§ **WHAT TO WORK ON**: Copy every line of the records below word for word, keeping each line's original spelling and order.
(RECORDS Opens)
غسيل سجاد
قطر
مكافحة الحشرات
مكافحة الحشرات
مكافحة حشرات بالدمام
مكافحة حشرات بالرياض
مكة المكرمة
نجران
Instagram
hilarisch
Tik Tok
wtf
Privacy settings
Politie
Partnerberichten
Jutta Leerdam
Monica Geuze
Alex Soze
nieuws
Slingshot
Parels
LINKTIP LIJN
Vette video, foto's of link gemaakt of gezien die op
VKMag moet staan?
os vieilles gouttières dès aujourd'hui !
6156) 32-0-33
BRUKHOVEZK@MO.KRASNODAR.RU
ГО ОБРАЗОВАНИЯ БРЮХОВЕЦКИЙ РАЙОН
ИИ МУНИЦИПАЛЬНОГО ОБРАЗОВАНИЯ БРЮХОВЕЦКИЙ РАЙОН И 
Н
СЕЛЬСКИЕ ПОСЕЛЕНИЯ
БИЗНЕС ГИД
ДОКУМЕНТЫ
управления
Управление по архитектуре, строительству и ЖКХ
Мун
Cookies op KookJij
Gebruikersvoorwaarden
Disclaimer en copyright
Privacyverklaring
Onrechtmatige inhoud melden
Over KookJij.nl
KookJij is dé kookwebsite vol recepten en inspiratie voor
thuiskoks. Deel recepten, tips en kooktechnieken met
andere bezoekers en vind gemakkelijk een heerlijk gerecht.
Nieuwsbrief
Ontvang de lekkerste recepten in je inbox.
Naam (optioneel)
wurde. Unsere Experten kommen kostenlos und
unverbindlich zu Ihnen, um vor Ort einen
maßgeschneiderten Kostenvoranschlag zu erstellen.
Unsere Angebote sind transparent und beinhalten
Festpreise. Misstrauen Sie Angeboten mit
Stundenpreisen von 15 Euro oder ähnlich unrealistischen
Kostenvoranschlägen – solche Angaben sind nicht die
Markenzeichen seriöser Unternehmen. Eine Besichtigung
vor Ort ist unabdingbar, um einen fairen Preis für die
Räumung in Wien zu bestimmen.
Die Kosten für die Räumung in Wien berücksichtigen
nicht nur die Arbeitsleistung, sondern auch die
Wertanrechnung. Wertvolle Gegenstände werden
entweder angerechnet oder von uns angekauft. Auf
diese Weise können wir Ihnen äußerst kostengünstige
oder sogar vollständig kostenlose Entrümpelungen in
(RECORDS Closes)
§ **SOLUTION BELOW**:
غسيل سجاد
قطر
مكافحة الحشرات
مكافحة الحشرات
مكافحة حشرات بالدمام
مكافحة حشرات بالرياض
مكة المكرمة
نجران
Instagram
hilarisch
Tik Tok
wtf
Privacy settings
Politie
Partnerberichten
Jutta Leerdam
Monica Geuze
Alex Soze
nieuws
Slingshot
Parels
LINKTIP LIJN
Vette video, foto's of link gemaakt of gezien die op
VKMag moet staan?
os vieilles gouttières dès aujourd'hui !
6156) 32-0-33
BRUKHOVEZK@MO.KRASNODAR.RU
ГО ОБРАЗОВАНИЯ БРЮХОВЕЦКИЙ РАЙОН
ИИ МУНИЦИПАЛЬНОГО ОБРАЗОВАНИЯ БРЮХОВЕЦКИЙ РАЙОН И 
Н
СЕЛЬСКИЕ ПОСЕЛЕНИЯ
БИЗНЕС ГИД
ДОКУМЕНТЫ
управления
Управление по архитектуре, строительству и ЖКХ
Мун
Cookies op KookJij
Gebruikersvoorwaarden
Disclaimer en copyright
Privacyverklaring
Onrechtmatige inhoud melden
Over KookJij.nl
KookJij is dé kookwebsite vol recepten en inspiratie voor
thuiskoks. Deel recepten, tips en kooktechnieken met
andere bezoekers en vind gemakkelijk een heerlijk gerecht.
Nieuwsbrief
Ontvang de lekkerste recepten in je inbox.
Naam (optioneel)
wurde. Unsere Experten kommen kostenlos und
unverbindlich zu Ihnen, um vor Ort einen
maßgeschneiderten Kostenvoranschlag zu erstellen.
Unsere Angebote sind transparent und beinhalten
Festpreise. Misstrauen Sie Angeboten mit
Stundenpreisen von 15 Euro oder ähnlich unrealistischen
Kostenvoranschlägen – solche Angaben sind nicht die
Markenzeichen seriöser Unternehmen. Eine Besichtigung
vor Ort ist unabdingbar, um einen fairen Preis für die
Räumung in Wien zu bestimmen.
Die Kosten für die Räumung in Wien berücksichtigen
nicht nur die Arbeitsleistung, sondern auch die
Wertanrechnung. Wertvolle Gegenstände werden
entweder angerechnet oder von uns angekauft. Auf
diese Weise können wir Ihnen äußerst kostengünstige
oder sogar vollständig kostenlose Entrümpelungen in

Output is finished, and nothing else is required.